REQUIREMENT:
Using the data that follows, return exactly the lines from the one that contains "Η Python θεωρείται η πιο εύκολη γλώσσα για" through the one that contains "Μπορώ να μάθω προγραμματισμό χωρίς εμπειρία;", ends included.

DATASET RECORDS:
+ + +

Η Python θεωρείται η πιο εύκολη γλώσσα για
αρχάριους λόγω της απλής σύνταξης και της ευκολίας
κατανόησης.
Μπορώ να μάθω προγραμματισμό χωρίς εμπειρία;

+ + +

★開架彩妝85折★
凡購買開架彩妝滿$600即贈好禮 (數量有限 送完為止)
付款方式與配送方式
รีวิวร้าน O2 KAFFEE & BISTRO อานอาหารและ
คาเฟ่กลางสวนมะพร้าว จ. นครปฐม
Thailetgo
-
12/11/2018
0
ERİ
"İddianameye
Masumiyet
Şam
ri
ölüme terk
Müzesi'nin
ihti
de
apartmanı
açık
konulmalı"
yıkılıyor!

+ + +

RESULT:
Η Python θεωρείται η πιο εύκολη γλώσσα για
αρχάριους λόγω της απλής σύνταξης και της ευκολίας
κατανόησης.
Μπορώ να μάθω προγραμματισμό χωρίς εμπειρία;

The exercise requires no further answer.